**Activity:** Locate every line in the listing below that contains the string "sont" and copy each of those lines.

**Exercise input:**
:::
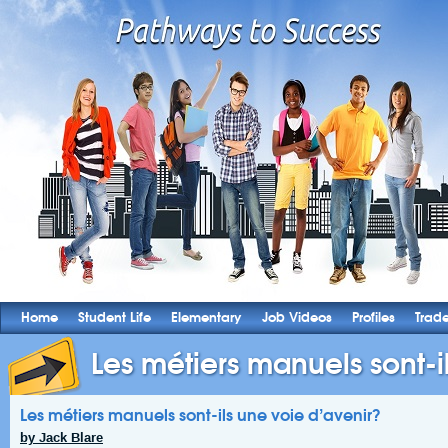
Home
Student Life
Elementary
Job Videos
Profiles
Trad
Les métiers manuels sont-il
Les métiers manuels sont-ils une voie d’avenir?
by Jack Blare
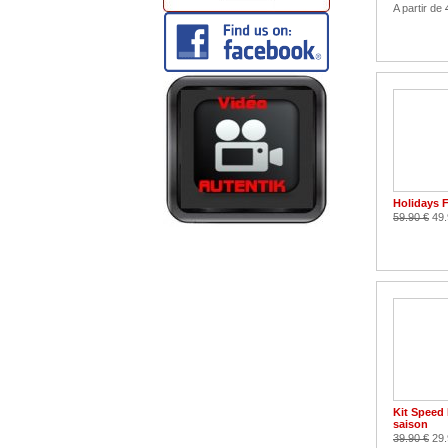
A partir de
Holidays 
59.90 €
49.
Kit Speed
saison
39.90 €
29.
:::
**Exercise result:**
Les métiers manuels sont-il
Les métiers manuels sont-ils une voie d’avenir?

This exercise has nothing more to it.